Plaintiff entered the state court claiming $47,202.51 to be due it on a contract theretofore executed between it and the defendant for the erection of a refinery. It is a Kansas corporation; the defendant is an Illinois corporation. The defendant seasonably removed.
The plaintiff sought service and jurisdiction over the defendant by securing a writ of attachment which it caused to be levied upon a number of pieces of personal property in Dallas.
In contending that its claim was unliquidated, it sought and secured from the district judge, an order fixing the attachment bond at $6,000. Later, the defendant replevied, and now seeks to quash the attachment on the ground that the plaintiff’s claim was liquidated, and being liquidated, the Texas attachment statute, Vernon’s 1936 Civ.St. art. 281, required the bond to be double the amount of the claim.
The plaintiff does not concede this position, but does contend that the defendant having replevied, has waived its right to quash.
*1001The contest centers around the construction of Texas statutes. This court must, therefore, follow the path of the highest courts of that state in passing upon the issue. Erie R. Co. v. Tompkins, 304 U.S. 64, 58 S.Ct. 817, 82 L.Ed. 1188, 114 A.L.R. 1487.
The exact amount claimed by the plaintiff is figured on the words of the contract attached to its petition. The amount claimed is made up of two items. The first is $20,592.31, being the exact difference between the value of materials furnished and the amount paid it by the defendant. The second amount is figured upon the contract agreement of 15% on the total engineering work performed, to-wit, $177,401.34, which amounts to $26,610.20, and these two items aggregate the amount sued for. There appears to be no question that the cause of action is liquidated rather than unliquidated. Sweatt et al. v. Grogan et al., D.C., 25 F.Supp. 585. The liberality in defining “liquidated,” seems to be justified by the harshness of the remedy of attachment.

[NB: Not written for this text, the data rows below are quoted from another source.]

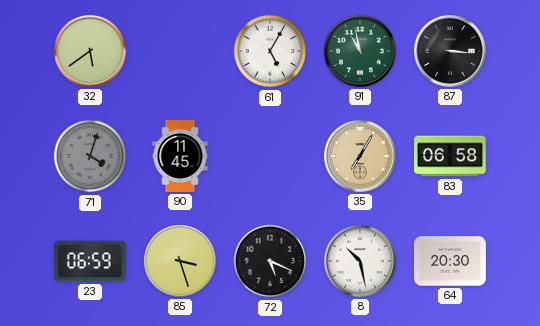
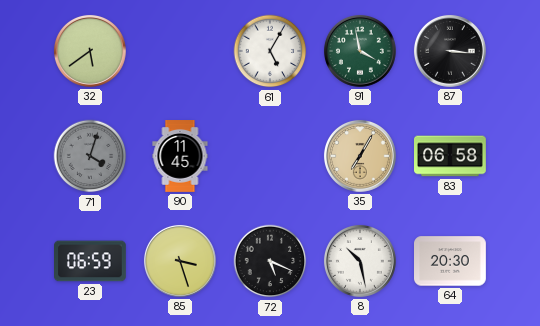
91: 10:58 -> 3:58
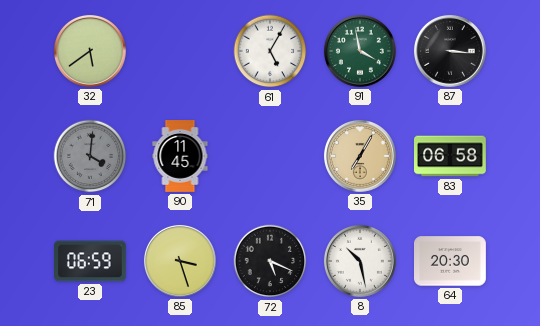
71: 4:03 -> 4:01
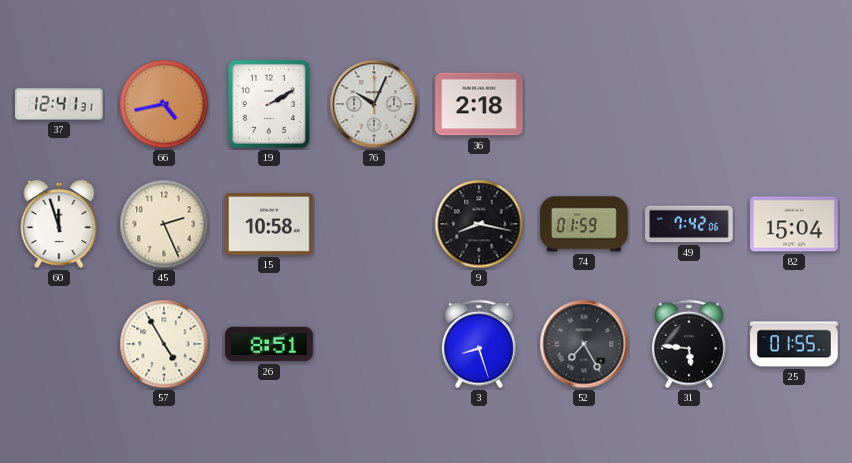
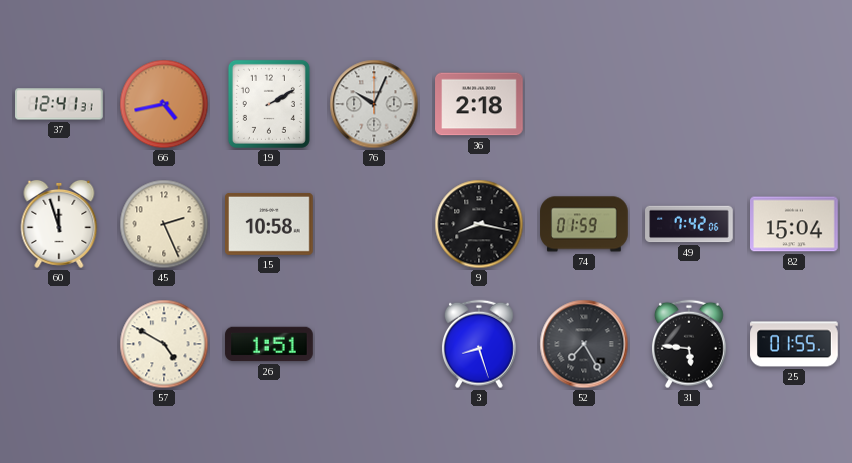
57: 4:55 -> 4:50
26: 8:51 -> 1:51
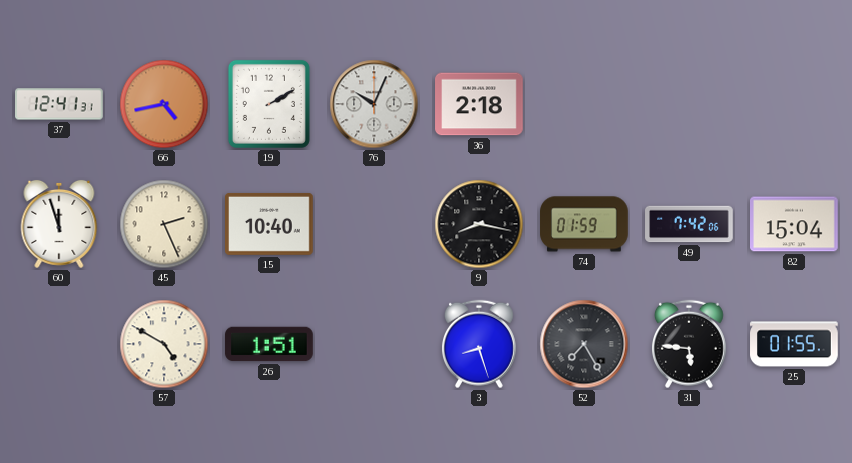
15: 10:58 -> 10:40
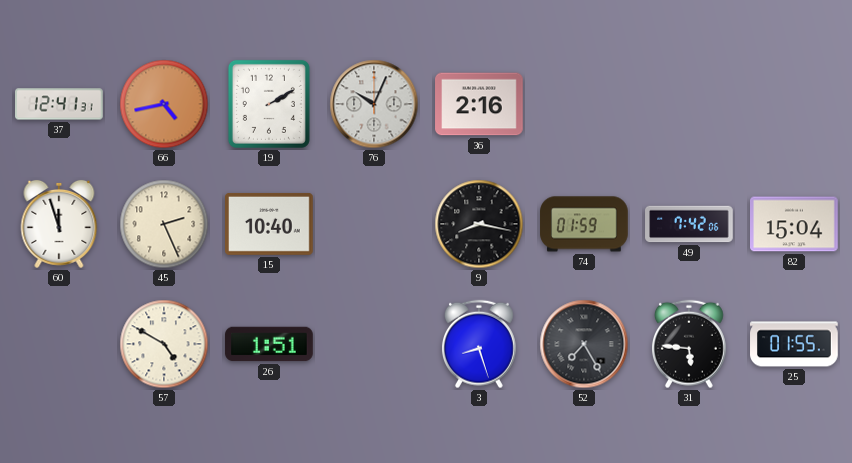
36: 2:18 -> 2:16
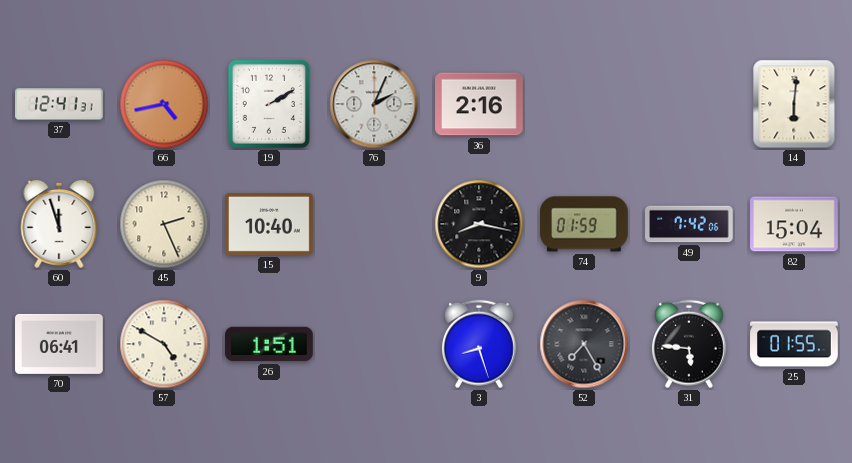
76: 10:04 -> 2:04
14: none -> 6:01
70: none -> 06:41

The plaintiff’s reasoning that the replevin waived the statutory requirement just mentioned is in harmony with the majority of the decisions of other states, but it is not supported by the Texas decisions and they must govern. Hayes v. Davis, Tex.Civ.App., 18 S.W.2d 704; Carney v. Stanley, Tex.Civ.App., 23 S.W.2d 770; Taylor v. Whitehead, Tex.Civ.App., 65 S.W.2d 1110; Burch v. Watts, 37 Tex. 135; Mitchell v. Bloom, 91 Tex. 634, 45 S.W. 558; Kildare Lbr. Co. v. Atlanta, 91 Tex. 95, 41 S.W. 64; American Surety Co. v. Stebbins, Lawrence & Spraggins Co., 107 Tex. 413, 180 S.W. 101, L.R.A.1916F, 583; Hall v. Miller, 21 Tex.Civ.App. 336, 51 S.W. 36; Sullivan & Co. v. King, Tex.Civ.App., 80 S.W. 1048; The Leader, Inc., v. Elder Mfg. Co., Tex.Com.App., 39 S.W.2d 880.
The citation on page 502 of 7 C.J.S., Attachment, § 313, sub-division (b), refers to the weight of authority in states other than Texas and cites Turner v. Martin, Tex.Civ.App., 45 S.W.2d 236, which is a Texas case. The plaintiff also cites Gould v. Baker, 12 Tex.Civ.App. 669, 35 S.W. 708, and Mueller v. Gollober, Tex.Civ.App., 252 S.W. 1076. This case is really for the defendant, though somewhat confused in expression.
The Secundum resume of authorities from other states must give way, in deciding a Texas case, to the Texas rule, Fidelity Union Trust Co. v. Field, 311 U.S. 169, 177, 61 S.Ct. 176, 85 L.Ed. 109; Six Companies v. Joint Highway Dist., 311 U.S. 180, 61 S.Ct. 186, 85 L.Ed. 114; Stoner v. New York Life Ins. Co., 311 U.S. 464, 61 S.Ct. 336, 85 L.Ed. 284. When Judge Gaines spoke in Mitchell v. Bloom, 91 Tex. 634, 45 S.W. 558, it was the voice of the Supreme Court. The two Texas cases cited by the plaintiff are not in line with the Texas rule.
A rule would be harsh indeed which allowed the summary taking of a defendant’s property upon faulty preliminary steps, and then denied the defendant the right to retake his property, unless, by such retaking, he conceded and waived his right to attack the method pursued by the plaintiff in taking. That which was done wrongly by the plaintiff could hardly be made right by the performance of a statutory right given to the defendant.
The motion to quash must be sustained.